Robert Dockins robdockins at fastmail.fm
Mon Apr 24 15:31:46 EDT 2006

On Apr 24, 2006, at 2:42 AM, Adrian Hey wrote:
> Lennart Augustsson wrote:
>> I think global mutable variables should be regarded with utmost
>> suspicion.  There are very few situations where they are the
>> right solution.
> Well IMO even the use of the term "global mutable variable" causes
> muddled thinking on this and I wish people would stop it. There's no
> reason to regard top level "things with identity" (call them "TWI"s
> or "objects" or whatever) with any more suspicion than top level IO
> actions themselves.

Sure there is.  TWI's are just the object-oriented singleton pattern  
warmed over, and the singleton pattern is much maligned in some  
circles (for good reason, IMO).

> One thing I never could fathom about the position of the nay-sayers
> in this debate is what exactly is it that they object to?
> Is it existence of top level "TWI"s and of IO operations that
> reference them *in principle*?
> Or are they content with their existence but just don't want to
> allow people to use Haskell to define them?

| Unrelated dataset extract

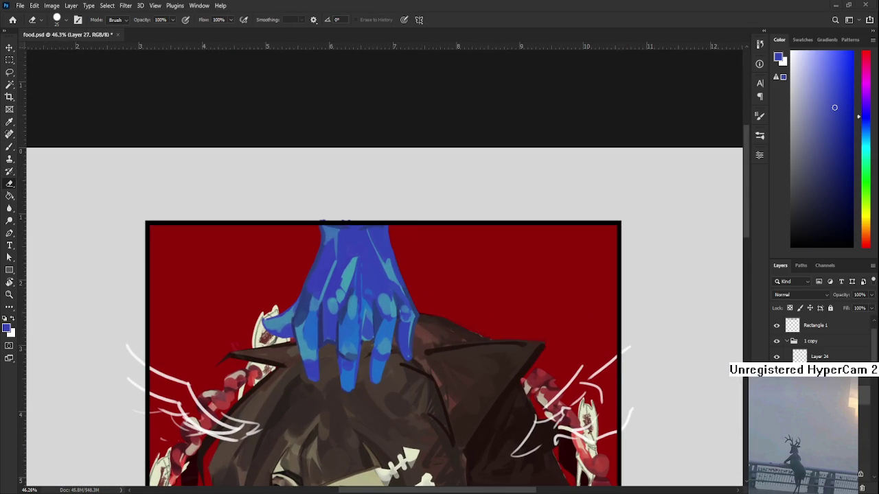
scroll(391, 312, "up", 1)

The former, in my case.  As I stated in an earlier message, the  
problem is primarily one of defining the dynamic scope of the thing.   
If you look back in the archives, you'll notice I proposed a thread- 
local state mechanism because I felt it placed the scope boundary in  
an appropriate place, where it could be manipulated and reasoned  
about by programmers, and where it has a reasonable semantic  
interpretation.  Presumably, runtime models will have to deal somehow  
with the notion of a thread of execution (even if just to say there  
is only ever one) and will thus fix the dynamic scope of thread local  

I additionally think that thread-local state (and similar mechanisms)  
can be abused to create difficult-to-maintain and buggy code, but  
that's a somewhat separate issue.

> If it's the former then we should be purging the IO libraries of
> all such horrors, though I can't see much remaining of them (well
> anything actually). But I guess an IO incapable language might
> still have some niche uses.

Argument by straw-man: there are important differences between  
regular IO actions and TWI's, AKA singletons.  The former is  
referentially transparent, while the latter is referentially opaque,  
for starters.  There's also the scoping issue: the properties of the  
IO monad bound the dynamic scope of regular IO actions, but not so  
for singletons.

> If it's the latter then we are advocating a language which cannot
> be used to implement many demonstrably useful IO modules and  
> libraries,
> *by design*. If so, the claim that Haskell is a general purpose
> programming language seems quite bogus and should be removed from
> the haskell.org home page IMO.

You presuppose that a language which "cannot be used to implement  
many demonstrably useful IO modules and libraries" is not general  
purpose.  I claim that is silly.  If we take that argument to its  
logical conclusion, then we should throw out static typing,  
referential transparency and most of the things that make Haskell  
what it is.  I think that what a programming language keeps you from  
doing is as least as important as what it lets you do.  If you don't  
believe that at least to some extent, then your first exposure to  
Haskell probably made your head explode.

That said, I also disagree with the premise.  I don't know of any  
stateful library designs that can't be pretty straightforwardly  
refactored using explicit initialization and ReaderT-over-IO monads.   
Furthermore, I believe that a library so structured is actually  
_more_ useful than the library with implicit state.

> Regards
> --
> Adrian Hey

Rob Dockins

Speak softly and drive a Sherman tank.
Laugh hard; it's a long way to the bank.